The report was presented at the International Conference on Intelligent Robots and Systems, describing the experiment in which reinforcement learning was used to train robotic systems to create a general purpose system. For most robots, a huge amount of training data is necessary in order to manipulate objects in a human-like way.
A line of research that has been successful in overcoming this problem is having a “human in the loop”, in which a human provides feedback to the system in regards to its abilities. Most algorithms have assumed a cooperating human assistant, but by acting against the system the robot may be more inclined to develop robustness towards real world complexities.
The experiment that was conducted involved a robot attempting to grasp an object in a computer simulation. The human observer observes the simulated grasp and attempts to snatch the object away from the robot if the grasp is successful. This helps the robot discern weak and firm grasps, a crazy idea from the researchers that managed to work. The system trained with the adversary rejected unstable grasps, quickly learning robust grasps for different objects.
Experiments like these can test the assumptions made in the learning task for robotic applications, leading to better stress-tested systems more inclined to work in real-world situations. Take a look at the interview in the video below the break.
[Thanks Qes for the tip!]
This may explain why the robots of the future want to destroy all human life… I for one welcome our new robot overlords.
‘Will they?
I haven’t been in the future yet and predictions have mostly been wrong … still waiting for my flying car …
Hmmm …. reminds me of something. :D
https://www.youtube.com/watch?v=y3RIHnK0_NE
Seems very obvious and straight forward to me, eventhough it’s always nice to see it work in practice.
Every software developer will test a system for corner cases and potentially unmodeled situations to see how robust a system is.
First you give an ideally short description of a generic solution, then you try to break it.

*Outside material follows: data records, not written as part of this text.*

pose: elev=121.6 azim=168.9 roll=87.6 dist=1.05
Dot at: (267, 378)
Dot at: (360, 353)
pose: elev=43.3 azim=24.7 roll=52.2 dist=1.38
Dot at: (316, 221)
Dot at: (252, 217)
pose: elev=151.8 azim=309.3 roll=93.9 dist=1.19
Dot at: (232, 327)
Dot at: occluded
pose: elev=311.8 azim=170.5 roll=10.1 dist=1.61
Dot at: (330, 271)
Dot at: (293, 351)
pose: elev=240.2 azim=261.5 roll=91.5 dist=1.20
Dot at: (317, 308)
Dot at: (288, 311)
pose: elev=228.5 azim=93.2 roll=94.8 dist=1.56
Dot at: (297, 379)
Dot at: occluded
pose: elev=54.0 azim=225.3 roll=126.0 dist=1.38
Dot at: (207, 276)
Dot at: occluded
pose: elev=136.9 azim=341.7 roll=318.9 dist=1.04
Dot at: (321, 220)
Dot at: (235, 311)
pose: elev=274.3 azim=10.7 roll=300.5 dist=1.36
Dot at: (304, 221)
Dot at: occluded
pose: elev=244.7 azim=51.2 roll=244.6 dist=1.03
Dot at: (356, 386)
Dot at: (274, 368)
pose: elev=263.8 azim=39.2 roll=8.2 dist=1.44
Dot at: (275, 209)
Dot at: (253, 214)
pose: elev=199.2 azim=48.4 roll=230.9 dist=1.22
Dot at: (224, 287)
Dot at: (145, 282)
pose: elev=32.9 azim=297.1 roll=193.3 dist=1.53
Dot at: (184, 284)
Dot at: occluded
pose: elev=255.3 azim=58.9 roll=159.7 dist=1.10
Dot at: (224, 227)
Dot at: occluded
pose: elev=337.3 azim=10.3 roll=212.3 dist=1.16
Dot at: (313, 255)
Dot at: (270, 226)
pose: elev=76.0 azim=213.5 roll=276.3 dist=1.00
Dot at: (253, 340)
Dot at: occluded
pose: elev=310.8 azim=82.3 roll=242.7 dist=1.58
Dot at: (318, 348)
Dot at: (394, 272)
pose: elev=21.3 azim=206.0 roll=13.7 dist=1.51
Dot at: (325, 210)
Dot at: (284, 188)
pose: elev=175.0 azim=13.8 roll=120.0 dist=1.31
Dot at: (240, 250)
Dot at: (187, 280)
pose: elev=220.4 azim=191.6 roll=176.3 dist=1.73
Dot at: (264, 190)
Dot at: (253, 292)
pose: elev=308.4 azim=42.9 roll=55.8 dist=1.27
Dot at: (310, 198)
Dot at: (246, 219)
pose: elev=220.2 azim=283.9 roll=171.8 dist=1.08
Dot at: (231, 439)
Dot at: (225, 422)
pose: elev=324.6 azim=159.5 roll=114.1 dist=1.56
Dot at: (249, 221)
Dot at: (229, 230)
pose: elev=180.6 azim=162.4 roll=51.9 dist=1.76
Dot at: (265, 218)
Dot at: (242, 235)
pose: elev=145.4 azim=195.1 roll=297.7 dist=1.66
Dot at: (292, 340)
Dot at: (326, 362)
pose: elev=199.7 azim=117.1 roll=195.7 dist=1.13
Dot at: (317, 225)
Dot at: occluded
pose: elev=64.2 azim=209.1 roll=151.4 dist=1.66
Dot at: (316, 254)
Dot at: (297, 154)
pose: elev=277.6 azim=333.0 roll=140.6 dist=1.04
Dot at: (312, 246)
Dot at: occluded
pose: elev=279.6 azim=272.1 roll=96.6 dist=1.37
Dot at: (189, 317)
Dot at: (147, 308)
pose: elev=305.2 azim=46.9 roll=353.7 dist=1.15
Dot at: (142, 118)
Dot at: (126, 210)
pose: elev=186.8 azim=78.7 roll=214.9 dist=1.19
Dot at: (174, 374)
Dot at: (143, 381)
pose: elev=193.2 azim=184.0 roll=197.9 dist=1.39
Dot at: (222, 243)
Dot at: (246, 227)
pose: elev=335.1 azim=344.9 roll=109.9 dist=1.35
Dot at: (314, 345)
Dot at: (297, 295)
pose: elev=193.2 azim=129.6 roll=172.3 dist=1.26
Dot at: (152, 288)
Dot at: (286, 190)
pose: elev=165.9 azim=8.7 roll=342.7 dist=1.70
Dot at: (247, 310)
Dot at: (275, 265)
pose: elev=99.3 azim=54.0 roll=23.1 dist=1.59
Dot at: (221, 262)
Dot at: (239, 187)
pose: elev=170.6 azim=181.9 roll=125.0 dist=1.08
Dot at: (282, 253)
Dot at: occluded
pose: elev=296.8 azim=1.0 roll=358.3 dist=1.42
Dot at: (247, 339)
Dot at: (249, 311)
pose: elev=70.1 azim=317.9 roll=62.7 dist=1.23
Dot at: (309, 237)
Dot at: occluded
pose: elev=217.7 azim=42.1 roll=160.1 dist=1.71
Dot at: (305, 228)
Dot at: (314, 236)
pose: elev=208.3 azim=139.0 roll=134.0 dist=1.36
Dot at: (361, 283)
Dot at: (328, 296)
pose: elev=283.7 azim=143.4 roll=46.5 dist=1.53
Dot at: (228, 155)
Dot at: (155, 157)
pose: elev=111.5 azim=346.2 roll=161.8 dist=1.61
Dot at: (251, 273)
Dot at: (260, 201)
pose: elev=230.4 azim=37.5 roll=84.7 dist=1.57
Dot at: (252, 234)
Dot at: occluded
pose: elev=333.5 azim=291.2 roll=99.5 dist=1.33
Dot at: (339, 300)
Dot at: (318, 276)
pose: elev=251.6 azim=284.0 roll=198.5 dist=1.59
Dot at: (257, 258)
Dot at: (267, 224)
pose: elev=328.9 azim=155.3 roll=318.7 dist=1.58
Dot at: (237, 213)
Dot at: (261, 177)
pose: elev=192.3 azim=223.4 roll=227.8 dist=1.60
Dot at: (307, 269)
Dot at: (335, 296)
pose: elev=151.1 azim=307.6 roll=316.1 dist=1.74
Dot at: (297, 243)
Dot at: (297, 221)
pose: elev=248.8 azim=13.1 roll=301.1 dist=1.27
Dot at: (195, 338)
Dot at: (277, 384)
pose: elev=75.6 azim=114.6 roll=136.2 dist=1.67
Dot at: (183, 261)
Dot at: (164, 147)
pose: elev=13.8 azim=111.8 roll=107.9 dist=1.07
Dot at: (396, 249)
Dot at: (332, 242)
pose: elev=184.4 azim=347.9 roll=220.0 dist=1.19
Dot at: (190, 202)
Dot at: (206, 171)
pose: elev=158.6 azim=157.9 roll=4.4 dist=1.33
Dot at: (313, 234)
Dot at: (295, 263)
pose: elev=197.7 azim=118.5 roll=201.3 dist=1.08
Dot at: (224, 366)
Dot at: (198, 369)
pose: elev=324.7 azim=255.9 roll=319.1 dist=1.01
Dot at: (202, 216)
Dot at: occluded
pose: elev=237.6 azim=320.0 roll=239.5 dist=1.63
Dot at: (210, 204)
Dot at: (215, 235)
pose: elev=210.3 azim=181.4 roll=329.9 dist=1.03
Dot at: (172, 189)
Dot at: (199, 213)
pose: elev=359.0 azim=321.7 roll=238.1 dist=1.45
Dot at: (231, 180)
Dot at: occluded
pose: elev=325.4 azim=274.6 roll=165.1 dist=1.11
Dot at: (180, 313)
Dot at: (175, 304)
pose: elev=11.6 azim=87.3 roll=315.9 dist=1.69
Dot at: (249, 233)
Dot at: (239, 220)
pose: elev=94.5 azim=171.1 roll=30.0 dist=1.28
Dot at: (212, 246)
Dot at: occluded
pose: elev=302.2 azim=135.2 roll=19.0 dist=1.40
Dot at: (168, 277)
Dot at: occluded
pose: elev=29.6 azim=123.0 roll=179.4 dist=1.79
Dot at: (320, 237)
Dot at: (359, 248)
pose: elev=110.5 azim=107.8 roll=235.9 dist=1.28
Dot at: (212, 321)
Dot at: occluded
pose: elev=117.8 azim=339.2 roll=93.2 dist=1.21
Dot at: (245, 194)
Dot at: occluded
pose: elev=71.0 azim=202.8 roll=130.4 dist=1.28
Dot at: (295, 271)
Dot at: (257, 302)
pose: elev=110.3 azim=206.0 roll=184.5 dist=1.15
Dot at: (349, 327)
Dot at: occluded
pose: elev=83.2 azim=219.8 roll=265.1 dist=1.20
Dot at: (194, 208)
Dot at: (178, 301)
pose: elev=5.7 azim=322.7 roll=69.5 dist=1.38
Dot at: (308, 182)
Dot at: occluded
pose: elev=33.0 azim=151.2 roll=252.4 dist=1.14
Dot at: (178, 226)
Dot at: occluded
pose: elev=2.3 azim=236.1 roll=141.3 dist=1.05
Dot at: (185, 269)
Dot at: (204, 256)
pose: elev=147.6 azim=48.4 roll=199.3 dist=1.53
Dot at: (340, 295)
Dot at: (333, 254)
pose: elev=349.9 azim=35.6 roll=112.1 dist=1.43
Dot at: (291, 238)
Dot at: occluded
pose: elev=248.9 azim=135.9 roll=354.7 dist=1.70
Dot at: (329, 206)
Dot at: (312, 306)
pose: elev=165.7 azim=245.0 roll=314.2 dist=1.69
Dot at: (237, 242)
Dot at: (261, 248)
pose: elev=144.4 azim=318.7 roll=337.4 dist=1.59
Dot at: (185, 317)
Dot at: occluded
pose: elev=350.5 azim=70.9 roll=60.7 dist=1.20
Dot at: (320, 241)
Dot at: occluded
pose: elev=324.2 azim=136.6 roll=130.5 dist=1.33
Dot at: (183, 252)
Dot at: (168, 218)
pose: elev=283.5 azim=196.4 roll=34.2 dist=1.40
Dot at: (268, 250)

The only difference is that a learning system will use that negative information directly, and a developer will have to revise the model manually.
The key is very likely on the timing of negative feedback, and the right choice of what kind to give.
Permanent negative feedback will prevent the system from learning, because the “negative noise” will drown out any positive signal. In other words: you need a smart teacher, not tough love.
Right, Yolandi had the right idea, Ninja not so much.